When we go away on holiday, we stress out about our cat George and who is going to feed him. It seems like such a huge responsibility owning an animal, a small furry life entirely dependent on a couple of humans.
But an experience I had recently put our concerns about George into perspective. At the end of the first on-farm sheep-and-cattle sale at Puketoro Station, an hour’s drive inland from Tokomaru Bay, I looked out across the vast landscape and became acutely aware of the myriad of lives – animal and human – that make up the fabric of a farm, all interdependent but ultimately the responsibility of the farmer, or in this case, farmers.
There were yards with 6500 sheep and lambs and 435 Angus steers waiting to be loaded on to huge double-decker truck-and-trailer units to be transported to new homes far away; horses tethered to fences, needing to be relieved of their saddles and bridles after a hard day’s work in the hot, dusty conditions; and teams of dogs lying in the shade, exhausted after rounding up all the stock for the sale.
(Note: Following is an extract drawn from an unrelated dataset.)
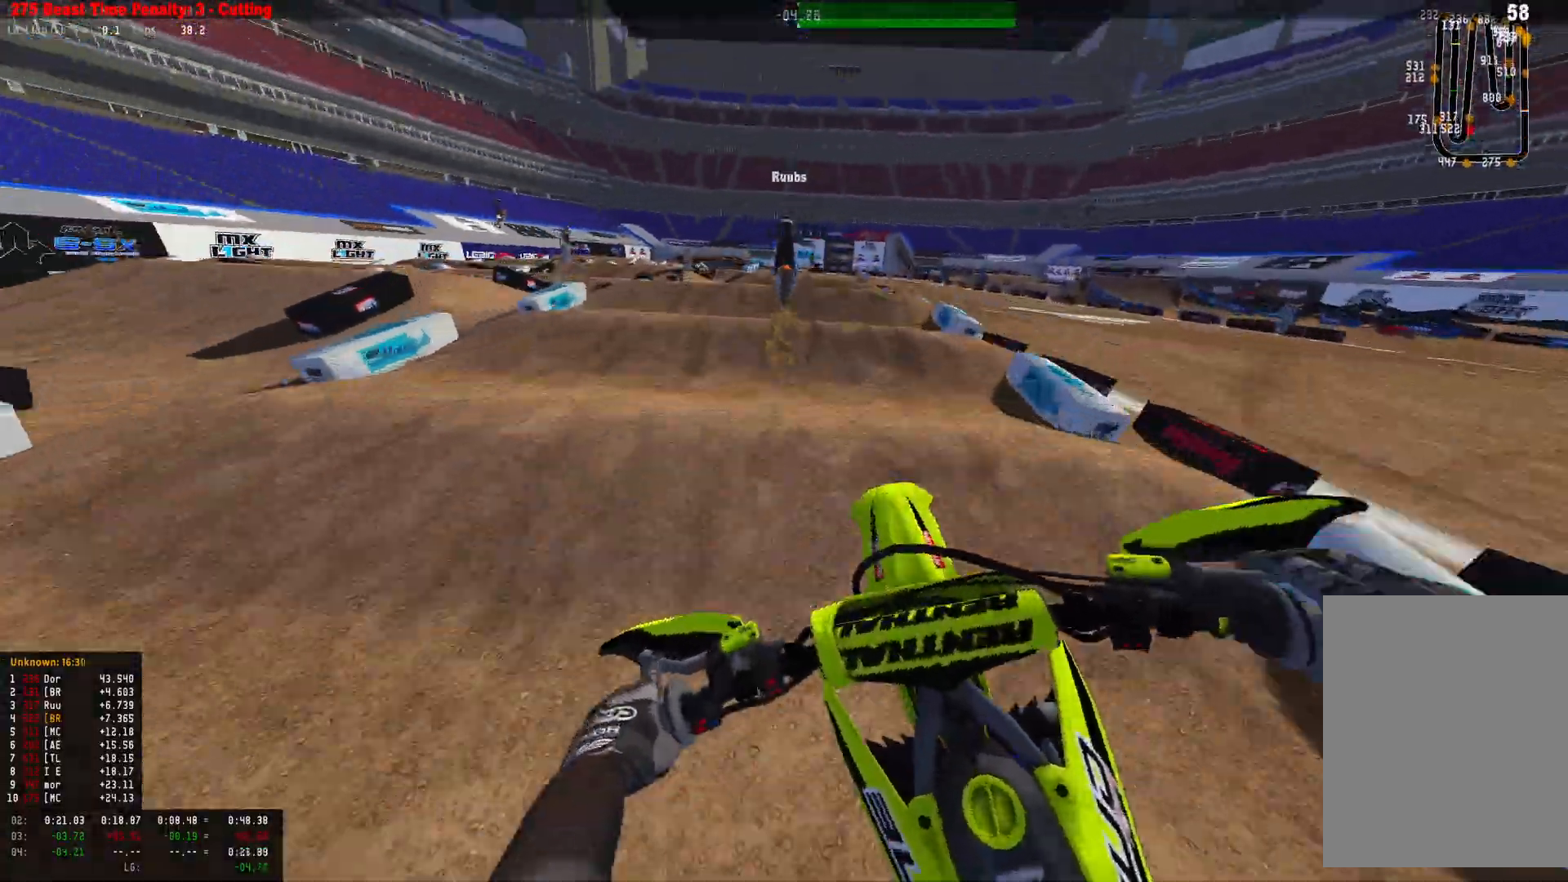
{"buttons": ["R2"], "left_stick": "center", "right_stick": "down", "events": [[67, "left_stick", "right"], [133, "right_stick", "down"], [500, "left_stick", "center"]]}
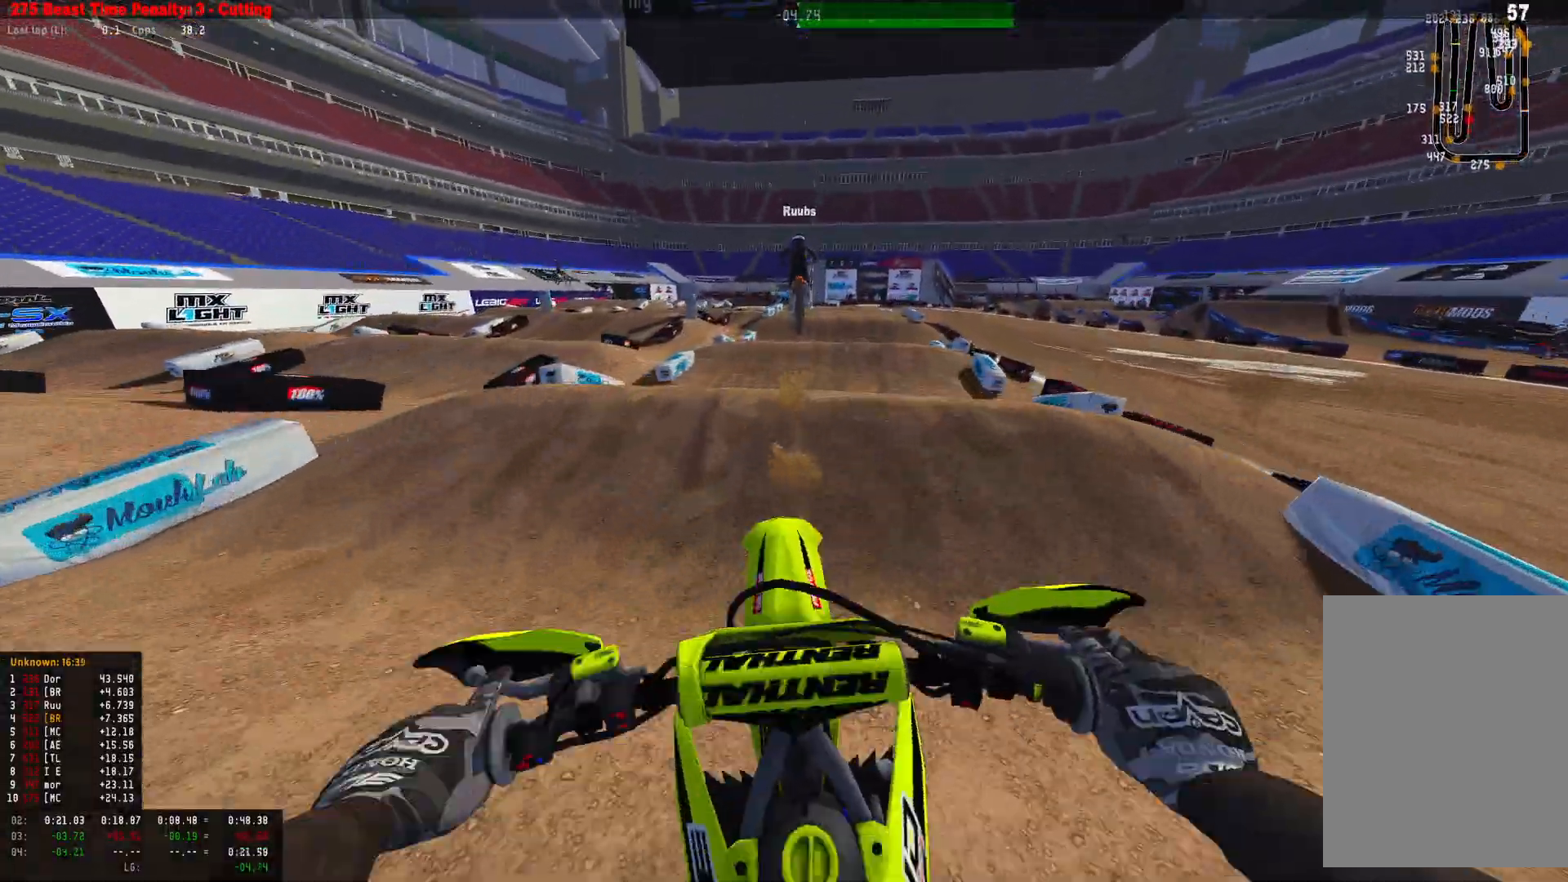
{"buttons": ["R2"], "left_stick": "right", "right_stick": "up", "events": [[333, "right_stick", "up"], [433, "left_stick", "right"]]}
Beyond the yards on the 8423-hectare property that stretches all the way to the Raukumara Ranges were many more thousands of sheep, cattle, horses and dogs.
And there were hundreds of hungry human mouths to feed too: shepherds, stock managers and station workers who had been on the job since well before daybreak; truck drivers who would have been driving through the night, and those who had travelled from far and wide for the sale; the auctioneer and his team, the stock agents, buyers, friends, neighbours and spectators – all needing to be fed.
The logistics of the operation made my head spin. When an extra person or two show up for dinner unannounced at my house, it causes a modicum of stress. But how do you manage on a remote backcountry station when you have no idea how many people are going to turn up and no supermarket or even a corner dairy to grab extra supplies from? Morning tea, lunch, dinner, providing accommodation for an unknown number to stay the night … and then feeding them all breakfast the next morning.